The 77-year-old trainer said California Chrome looked terrific Tuesday morning as he galloped 23/8 miles for exercise rider Willie Delgado at Belmont Park, where Saturday he'll go for the first sweep of the 3-year-old classics since 1978. Sherman thought the chestnut colt had gained weight and appeared stronger than at Pimlico.
"He's a horse who carries his flesh well and has a certain air about him," Sherman said. "He has the urge to compete, and he's ready to rock and roll.

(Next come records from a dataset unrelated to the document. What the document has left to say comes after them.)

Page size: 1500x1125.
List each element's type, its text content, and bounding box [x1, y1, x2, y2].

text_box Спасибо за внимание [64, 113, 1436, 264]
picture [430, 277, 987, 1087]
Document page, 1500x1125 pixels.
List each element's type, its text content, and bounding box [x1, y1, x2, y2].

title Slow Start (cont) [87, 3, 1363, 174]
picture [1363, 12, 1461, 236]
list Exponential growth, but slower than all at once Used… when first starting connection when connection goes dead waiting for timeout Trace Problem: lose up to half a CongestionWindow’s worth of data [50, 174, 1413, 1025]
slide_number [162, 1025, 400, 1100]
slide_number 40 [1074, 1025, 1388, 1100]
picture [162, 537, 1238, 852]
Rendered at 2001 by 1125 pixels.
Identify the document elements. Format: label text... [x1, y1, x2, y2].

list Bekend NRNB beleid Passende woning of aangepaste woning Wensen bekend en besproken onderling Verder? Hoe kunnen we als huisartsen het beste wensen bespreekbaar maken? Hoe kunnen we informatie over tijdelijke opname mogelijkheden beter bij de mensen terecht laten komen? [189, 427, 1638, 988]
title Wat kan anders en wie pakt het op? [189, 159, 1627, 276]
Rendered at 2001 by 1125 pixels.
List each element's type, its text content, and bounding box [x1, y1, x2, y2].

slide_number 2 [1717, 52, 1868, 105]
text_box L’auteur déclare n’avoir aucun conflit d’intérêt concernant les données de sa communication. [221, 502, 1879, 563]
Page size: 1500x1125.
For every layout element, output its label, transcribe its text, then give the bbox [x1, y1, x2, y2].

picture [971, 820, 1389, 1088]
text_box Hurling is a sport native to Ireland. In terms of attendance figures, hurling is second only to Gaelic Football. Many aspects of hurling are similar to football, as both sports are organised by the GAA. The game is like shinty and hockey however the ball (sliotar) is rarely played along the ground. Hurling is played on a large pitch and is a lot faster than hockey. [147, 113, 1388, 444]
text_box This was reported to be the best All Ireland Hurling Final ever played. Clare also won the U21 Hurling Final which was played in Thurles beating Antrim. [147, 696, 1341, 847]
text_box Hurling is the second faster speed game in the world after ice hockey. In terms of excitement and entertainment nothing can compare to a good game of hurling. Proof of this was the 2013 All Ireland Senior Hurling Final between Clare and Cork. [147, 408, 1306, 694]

If he wins the Belmont, it would be the top of the world for me and the whole team."
Sherman arrived from California on Monday afternoon after two weeks of supervising his 15-horse stable at Los Alamitos. He hadn't been to Belmont since the 2005 Breeders' Cup, but he spent plenty of time at "Big Sandy" and at the long-gone Jamaica track during his career as a jockey from 1957-78.
"I didn't remember Belmont being this big," he said. "I enjoyed riding it because it had a nice surface and I liked the big turns. It's beautiful, and it's good to be back."
Sherman rode more than 2,000 winners, but he figured he may have made more money as a cardsharp. "I rode Jamaica in the late '50s and early '60s, where I rode a few horses a day but was mainly a standby rider," he said. "I'd have a few mounts early in the card and wait around. I made a lot of money playing cards all afternoon, and I'd ride the last race if anybody took off early. It was all right. I didn't have a weight problem and I ate good because they'd bring all the food down from the turf club."
Sherman, who moved from Brooklyn to Los Angeles at 7, said he's going to check out his old neighborhood. "I'm going back to Williamsburg," he said at a news conference for Belmont Stakes owners, trainers and jockeys at Rockefeller Center. "They tell me it's changed. I can afford it now."
His younger son, assistant trainer Alan Sherman, took care of California Chrome in his father's absence. Alan had never been to New York and didn't feel deprived, saying he wasn't a fan of city life. His father, however, was pleased to be in Manhattan.
"I'm kind of a city guy," Art Sherman said. "New York has always been a fun town for me. I remember when I was riding that there was a lot of action when I was a young feller."
Notes & quotes: Trainer Linda Rice withdrew Kid Cruz from consideration for the Belmont . . . The draw is Wednesday at 11 a.m. In the likelihood that Social Inclusion is not entered, California Chrome will face 10 opponents: Commanding Curve, Commissioner, General a Rod, Matterhorn, Matuszak, Medal Count, Ride On Curlin, Samraat, Tonalist and Wicked Strong . . . Saturday's 13-race card, featuring 10 stakes, is worth $8 million, a New York record except for a Breeders' Cup.